En pleno corazón del barrio Putxet de Barcelona ha salido al mercado una mansión que apareció en la famosa película de Woody Allen. Su propietario ha decidido desprenderse de esta obra maestra arquitectónica, valorada en 25 millones de euros. La casa de inmediato atrajo la atención no solo de los amantes de la arquitectura, sino también de los cinéfilos, ya que aquí se desarrollaron las escenas clave del filme «Vicky Cristina Barcelona».
El edificio, construido en 1917 según el proyecto del arquitecto Enric Sagnier, es considerado desde hace tiempo una de las joyas del modernismo catalán. Está incluido en la lista oficial de bienes de patrimonio cultural de interés nacional. La fachada combina rasgos de la tradicional masía catalana con una decoración modernista: suelos de mosaico, barandillas de forja, amplias escaleras de roble y una fachada adornada con cerámica y piedra.
Historia y arquitectura
La superficie de la vivienda supera los 1.100 metros cuadrados y la parcela ocupa 1.600 metros. En el interior se conservan detalles originales, poco habituales en las construcciones modernas. Los techos altos, los salones espaciosos y la abundante luz natural aportan sensación de amplitud y confort. En la planta baja se encuentra un gran salón de 74 metros cuadrados con acceso directo al jardín. También hay una biblioteca, un comedor independiente y una amplia cocina.
Las plantas superiores albergan siete dormitorios y siete baños. La suite principal ocupa casi todo un nivel, dispone de vestidor, terraza privada y ofrece vistas panorámicas a la ciudad. La vivienda cuenta con ascensor, una auténtica rareza en edificios históricos, además de apartamentos independientes para el personal y garaje.
Detalles únicos
La mansión destaca no solo por su arquitectura, sino también por una gama de comodidades poco habituales en casas antiguas. En el sótano hay una bodega, y una piscina cubierta y climatizada excavada en la roca. La propiedad también dispone de una piscina exterior rodeada de árboles centenarios y terrazas con bancos de piedra. El jardín ha sido diseñado para garantizar la máxima privacidad y tranquilidad, a pesar de la proximidad al bullicioso centro de Barcelona.

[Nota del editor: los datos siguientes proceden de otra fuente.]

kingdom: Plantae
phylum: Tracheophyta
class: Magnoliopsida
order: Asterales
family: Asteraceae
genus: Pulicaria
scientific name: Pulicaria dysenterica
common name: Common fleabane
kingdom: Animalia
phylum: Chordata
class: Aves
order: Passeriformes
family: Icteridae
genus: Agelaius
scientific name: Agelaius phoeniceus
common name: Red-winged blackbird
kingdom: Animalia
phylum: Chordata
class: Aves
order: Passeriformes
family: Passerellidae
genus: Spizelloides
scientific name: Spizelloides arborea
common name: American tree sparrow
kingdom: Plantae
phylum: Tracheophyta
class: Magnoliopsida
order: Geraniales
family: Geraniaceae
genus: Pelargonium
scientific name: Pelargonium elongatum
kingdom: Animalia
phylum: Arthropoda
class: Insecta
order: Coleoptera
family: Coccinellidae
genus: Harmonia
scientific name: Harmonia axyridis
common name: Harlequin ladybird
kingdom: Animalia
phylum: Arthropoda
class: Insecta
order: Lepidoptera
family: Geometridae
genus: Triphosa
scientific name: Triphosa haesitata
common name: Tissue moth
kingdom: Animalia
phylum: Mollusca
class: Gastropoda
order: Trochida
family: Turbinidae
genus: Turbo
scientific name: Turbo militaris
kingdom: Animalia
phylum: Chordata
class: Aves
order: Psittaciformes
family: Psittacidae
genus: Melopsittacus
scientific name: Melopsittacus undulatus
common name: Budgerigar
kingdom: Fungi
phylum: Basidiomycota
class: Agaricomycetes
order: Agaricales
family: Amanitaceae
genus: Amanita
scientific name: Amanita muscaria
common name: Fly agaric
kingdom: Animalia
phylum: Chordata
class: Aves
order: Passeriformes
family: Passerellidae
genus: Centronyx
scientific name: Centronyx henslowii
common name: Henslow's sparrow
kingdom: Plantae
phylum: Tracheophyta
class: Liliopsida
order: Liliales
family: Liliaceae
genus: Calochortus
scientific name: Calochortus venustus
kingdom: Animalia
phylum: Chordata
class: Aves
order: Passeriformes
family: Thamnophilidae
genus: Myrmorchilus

La fachada y la decoración interior de la casa han despertado la admiración de muchos visitantes de la ciudad. No es de extrañar que esta mansión fuera elegida como escenario para una de las escenas más icónicas de una película de Woody Allen. En pantalla, la casa se convirtió en un personaje más, reflejando el ambiente y el espíritu creativo de Barcelona.
Vínculos con el cine
Tras el estreno de la película «Vicky Cristina Barcelona», la mansión alcanzó fama internacional. En ella se alojó el propio director, quien, según los vecinos, quedó cautivado por la atmósfera y la historia del lugar. La casa se convirtió en un símbolo reconocido de la ciudad para los cinéfilos de todo el mundo. En la película, fue la residencia del personaje interpretado por Patricia Clarkson, y tanto sus interiores como sus fachadas pasaron a formar parte de la imagen visual de Barcelona ante millones de espectadores.
Hoy el interés por la mansión sigue siendo muy alto. Tanto los aficionados al cine como los amantes de la arquitectura comentan su posible venta, mientras que potenciales compradores valoran no solo adquirir una propiedad, sino también formar parte de la historia cultural de la ciudad. Es poco habitual que en Barcelona salgan al mercado inmuebles de esta categoría, que aúnen valor histórico, un estilo único y prestigio cinematográfico.